Luke Littler has taken the darts world by storm over the last six months. The 17-year-old Englishman is therefore an example for many children who also aspire to having a professional darts career.
Littler made his big breakthrough at the most recent World Darts Championship. But just a month before his now legendary World Championship final with Like Humphries, Littler was still dominating the Junior Darts Corporation (JDC) events. The JDC is the junior level of darts, specifically for 16-year-olds and under, and is the main circuit for promising, young talent to advance to the pros. There are now more than 50 JDC academies in Britain and the Littler effect means business is booming. Craig Neale founded one of these academies, MK Sharks Darts, in 2016 and reopened it after Covid in Bletchley. He employs nine coaches, two of whom are former academy product - known as "Sharks" - themselves.
“Before Luke Littler, we had 30 Sharks. But the Luke thing was crazy, we got 20 new ones joined from that. We now have 50 and a waiting list of 13 children," Neale explains of the Littler effect on the next generation of darting stars, in quotes collected by The Sun. “It was crazy. My phone was ringing to the point where I ended up getting a second SIM card to put into my phone. All just so I could turn it off as people were phoning that number up so much just after work.”
Luke Littler won the Premier League Darts earlier this year
"What Luke has done for the game is amazing," Neale continues, full of praise for Littler. "And he came through the same JDC system that the kids at the academy are now a part of.”

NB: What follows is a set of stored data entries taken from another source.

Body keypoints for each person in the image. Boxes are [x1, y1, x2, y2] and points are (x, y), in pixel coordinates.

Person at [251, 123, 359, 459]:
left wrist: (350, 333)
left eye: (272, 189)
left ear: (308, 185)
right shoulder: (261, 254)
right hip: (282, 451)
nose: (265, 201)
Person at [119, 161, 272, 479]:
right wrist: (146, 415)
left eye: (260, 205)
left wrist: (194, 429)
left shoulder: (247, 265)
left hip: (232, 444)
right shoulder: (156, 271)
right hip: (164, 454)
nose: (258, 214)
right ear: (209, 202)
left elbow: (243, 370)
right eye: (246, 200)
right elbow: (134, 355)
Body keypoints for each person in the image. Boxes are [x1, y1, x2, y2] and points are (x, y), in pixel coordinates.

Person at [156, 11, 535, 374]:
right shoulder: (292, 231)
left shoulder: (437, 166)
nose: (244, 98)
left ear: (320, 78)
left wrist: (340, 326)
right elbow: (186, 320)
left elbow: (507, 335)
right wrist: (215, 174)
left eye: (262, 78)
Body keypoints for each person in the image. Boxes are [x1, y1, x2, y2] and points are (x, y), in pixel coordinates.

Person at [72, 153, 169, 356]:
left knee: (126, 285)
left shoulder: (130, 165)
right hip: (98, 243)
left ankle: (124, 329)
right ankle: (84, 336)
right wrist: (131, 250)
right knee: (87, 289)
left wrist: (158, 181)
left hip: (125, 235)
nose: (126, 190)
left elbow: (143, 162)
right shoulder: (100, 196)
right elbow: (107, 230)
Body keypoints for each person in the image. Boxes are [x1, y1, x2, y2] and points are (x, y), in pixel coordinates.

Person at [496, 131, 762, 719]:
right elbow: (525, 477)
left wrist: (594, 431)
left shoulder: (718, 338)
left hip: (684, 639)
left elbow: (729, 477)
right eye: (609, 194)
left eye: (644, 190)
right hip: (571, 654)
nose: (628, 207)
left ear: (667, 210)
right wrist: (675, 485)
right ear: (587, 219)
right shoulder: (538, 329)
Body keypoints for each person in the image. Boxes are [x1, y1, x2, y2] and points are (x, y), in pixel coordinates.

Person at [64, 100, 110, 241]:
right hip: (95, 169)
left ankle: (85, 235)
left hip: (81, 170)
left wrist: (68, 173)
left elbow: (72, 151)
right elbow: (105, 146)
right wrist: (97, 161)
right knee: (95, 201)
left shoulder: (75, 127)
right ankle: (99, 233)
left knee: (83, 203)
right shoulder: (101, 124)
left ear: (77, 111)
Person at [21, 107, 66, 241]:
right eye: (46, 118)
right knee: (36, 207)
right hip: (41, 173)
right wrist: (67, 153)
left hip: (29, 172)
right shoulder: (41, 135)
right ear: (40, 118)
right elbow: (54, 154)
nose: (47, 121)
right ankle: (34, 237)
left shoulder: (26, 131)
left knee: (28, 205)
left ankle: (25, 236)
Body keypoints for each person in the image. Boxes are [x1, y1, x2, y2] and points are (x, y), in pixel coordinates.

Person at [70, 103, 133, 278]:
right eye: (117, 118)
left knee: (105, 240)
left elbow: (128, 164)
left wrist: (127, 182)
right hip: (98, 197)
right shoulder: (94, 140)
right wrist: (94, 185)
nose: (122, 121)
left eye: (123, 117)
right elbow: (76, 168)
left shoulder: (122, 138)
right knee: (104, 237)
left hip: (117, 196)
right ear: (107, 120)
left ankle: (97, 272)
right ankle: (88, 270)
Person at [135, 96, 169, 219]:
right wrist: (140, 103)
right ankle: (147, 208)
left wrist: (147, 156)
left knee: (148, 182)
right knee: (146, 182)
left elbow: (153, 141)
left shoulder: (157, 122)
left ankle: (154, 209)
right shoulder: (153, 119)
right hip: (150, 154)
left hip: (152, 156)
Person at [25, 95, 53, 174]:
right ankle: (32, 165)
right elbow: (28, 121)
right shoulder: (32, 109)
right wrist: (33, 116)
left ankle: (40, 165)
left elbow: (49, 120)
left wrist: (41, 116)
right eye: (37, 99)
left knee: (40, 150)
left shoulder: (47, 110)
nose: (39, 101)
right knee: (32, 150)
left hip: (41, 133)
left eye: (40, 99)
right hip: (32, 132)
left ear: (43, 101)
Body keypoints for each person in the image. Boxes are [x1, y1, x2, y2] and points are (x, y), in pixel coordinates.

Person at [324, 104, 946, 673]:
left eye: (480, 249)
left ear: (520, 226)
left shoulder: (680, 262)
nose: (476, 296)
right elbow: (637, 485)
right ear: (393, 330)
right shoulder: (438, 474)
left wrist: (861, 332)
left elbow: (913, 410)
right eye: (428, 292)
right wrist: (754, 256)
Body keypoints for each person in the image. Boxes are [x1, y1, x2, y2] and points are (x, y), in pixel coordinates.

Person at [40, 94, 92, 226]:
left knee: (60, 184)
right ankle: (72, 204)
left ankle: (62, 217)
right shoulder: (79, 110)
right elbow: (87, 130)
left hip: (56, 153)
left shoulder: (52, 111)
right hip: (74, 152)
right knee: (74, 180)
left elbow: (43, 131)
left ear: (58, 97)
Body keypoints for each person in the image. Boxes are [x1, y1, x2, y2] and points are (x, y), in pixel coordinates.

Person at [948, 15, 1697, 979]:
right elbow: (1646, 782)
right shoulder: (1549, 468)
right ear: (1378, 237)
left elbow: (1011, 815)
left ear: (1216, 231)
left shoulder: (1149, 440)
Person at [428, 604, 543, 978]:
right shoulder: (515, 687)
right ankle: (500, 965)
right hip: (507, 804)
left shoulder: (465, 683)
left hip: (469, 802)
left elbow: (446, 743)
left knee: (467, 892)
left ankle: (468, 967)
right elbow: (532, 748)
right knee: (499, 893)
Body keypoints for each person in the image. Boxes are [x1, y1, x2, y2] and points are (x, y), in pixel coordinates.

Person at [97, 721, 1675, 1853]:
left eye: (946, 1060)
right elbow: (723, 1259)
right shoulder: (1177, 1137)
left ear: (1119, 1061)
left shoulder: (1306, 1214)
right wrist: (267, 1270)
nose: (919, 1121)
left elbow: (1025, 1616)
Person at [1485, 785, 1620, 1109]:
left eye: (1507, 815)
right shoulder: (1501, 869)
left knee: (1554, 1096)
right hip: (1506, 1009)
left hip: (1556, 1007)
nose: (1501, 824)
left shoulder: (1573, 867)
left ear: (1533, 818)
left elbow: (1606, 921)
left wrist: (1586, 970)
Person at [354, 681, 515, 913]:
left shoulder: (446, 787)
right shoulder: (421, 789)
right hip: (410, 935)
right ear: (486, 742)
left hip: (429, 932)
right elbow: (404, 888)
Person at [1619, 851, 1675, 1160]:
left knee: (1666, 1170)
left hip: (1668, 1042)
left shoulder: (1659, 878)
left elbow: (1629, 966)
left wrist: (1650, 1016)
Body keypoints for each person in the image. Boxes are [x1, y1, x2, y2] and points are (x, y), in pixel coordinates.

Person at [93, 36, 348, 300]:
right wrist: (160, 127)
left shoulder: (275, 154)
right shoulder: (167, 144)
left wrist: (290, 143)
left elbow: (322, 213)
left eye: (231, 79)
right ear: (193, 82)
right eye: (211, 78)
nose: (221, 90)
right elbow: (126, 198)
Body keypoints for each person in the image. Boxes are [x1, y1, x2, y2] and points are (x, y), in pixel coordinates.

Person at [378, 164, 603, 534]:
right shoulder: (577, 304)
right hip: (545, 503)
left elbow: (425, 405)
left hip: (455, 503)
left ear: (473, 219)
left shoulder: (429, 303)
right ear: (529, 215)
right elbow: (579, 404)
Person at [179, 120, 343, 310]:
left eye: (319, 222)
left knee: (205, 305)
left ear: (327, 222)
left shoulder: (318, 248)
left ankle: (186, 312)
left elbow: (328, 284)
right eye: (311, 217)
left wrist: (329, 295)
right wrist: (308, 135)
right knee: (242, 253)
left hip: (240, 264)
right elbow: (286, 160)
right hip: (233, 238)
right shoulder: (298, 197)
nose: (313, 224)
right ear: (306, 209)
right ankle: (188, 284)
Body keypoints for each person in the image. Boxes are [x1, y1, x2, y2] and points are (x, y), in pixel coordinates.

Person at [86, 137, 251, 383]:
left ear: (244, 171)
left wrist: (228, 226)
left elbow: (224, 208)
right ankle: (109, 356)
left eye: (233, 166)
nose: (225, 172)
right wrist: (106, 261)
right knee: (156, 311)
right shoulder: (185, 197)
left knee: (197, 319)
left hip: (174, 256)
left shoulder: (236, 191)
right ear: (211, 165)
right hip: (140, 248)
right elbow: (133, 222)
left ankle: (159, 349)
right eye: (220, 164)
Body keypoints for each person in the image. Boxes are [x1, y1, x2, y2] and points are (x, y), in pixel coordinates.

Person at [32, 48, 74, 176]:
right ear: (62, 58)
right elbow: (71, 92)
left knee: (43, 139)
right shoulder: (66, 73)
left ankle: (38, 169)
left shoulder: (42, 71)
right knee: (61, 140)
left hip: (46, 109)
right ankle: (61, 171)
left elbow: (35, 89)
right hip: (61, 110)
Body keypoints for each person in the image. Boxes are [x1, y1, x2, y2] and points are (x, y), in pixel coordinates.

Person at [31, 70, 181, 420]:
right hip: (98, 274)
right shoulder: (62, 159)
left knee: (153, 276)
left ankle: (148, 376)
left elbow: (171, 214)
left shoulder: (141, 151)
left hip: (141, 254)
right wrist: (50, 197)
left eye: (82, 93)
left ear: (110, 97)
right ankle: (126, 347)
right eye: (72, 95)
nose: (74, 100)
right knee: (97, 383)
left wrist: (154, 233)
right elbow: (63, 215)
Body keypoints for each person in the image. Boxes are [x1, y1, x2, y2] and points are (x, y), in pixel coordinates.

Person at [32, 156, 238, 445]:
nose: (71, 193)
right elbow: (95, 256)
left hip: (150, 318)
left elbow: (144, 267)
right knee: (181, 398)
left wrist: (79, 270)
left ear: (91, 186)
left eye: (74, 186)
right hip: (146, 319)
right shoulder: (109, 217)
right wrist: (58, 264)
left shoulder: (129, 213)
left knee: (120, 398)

Neale's academy is run by trained volunteer coaches and offers children a safe environment to learn to play darts - while also giving them the opportunity to compete in JDC tournaments through a handicap system. “It gives that younger person the chance to be able to win. It's very heavily against the better players, the handicapped system. It's just the way the system is," he explains. "But it does work. It gives everyone a fair crack at the whip."
“We’ve got 14-year-old Jack Marshall, he's just won two JDC advanced tours a couple of weekends ago, which is what Luke was doing," he concludes. “He's essentially semi-pro, I guess you could say. He doesn't get paid for it. He gets equipment and everything, but you could call it. He's on that (professional) path.”